A program to find association rules and frequent item sets (also closed and maximal) with the apriori algorithm (Agrawal et al. 1993), which carries out a breadth first search on the subset lattice and determines the support of itemsets by subset tests. This is a pretty fast implementation that uses a prefix tree to organize the counters for the item sets.
The new usage is as follows:
usage: ./apriori [options] infile outfile [appfile] [whtfile]
Where whtfile is an optional file assigning weights to each item. To this end, a new options flag was added:
- -w — minimal weight of a set/rule/hyperedge (defaulting to zero, if not supplied)
Additional weight related switches can be supplied using -w:
- -f — output format for weight (defaulting to "%.2f", if not supplied),
- -m — weight calculation method (defaulting to zero, if not supplied),
- -s — sampling method (defaulting to zero, if not supplied [i.e. none. See the apriori manual for firther details.]),
- -p — period for sampling (defaulting to five, if not supplied)
For example, the following runs the apriori algorithm on the data contained in test3.tab, using the apperance options in test3.app and the item weigts in test3.wht. The output is printed to stdout.
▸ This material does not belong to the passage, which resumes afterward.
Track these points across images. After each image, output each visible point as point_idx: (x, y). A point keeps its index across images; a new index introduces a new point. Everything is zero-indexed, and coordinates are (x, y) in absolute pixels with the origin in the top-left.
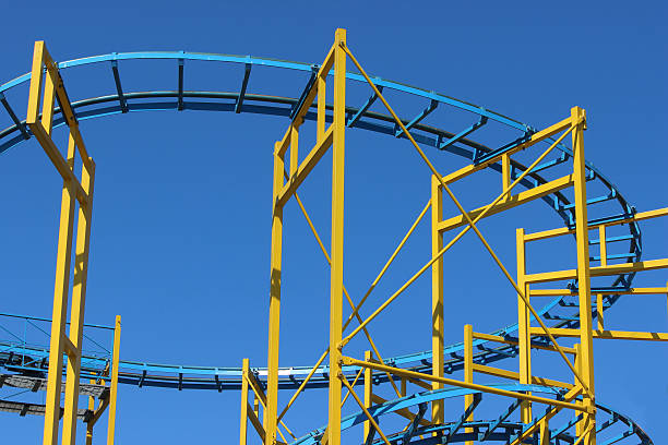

Any given item-set must have a minimum weight of 0.5. The final calculated item-set weight will be printed in the form "%0.2", so a weight of 0.2 will be written as 0.20. Finally, in the example we sample every item in the input.
/apriori -w0.5 -wf'%.2f' -wm1 -wp2 -ws0 test3.tab - test3.app test3.wht
Other sampling methods include:
- uniform
- harmonic
- geometric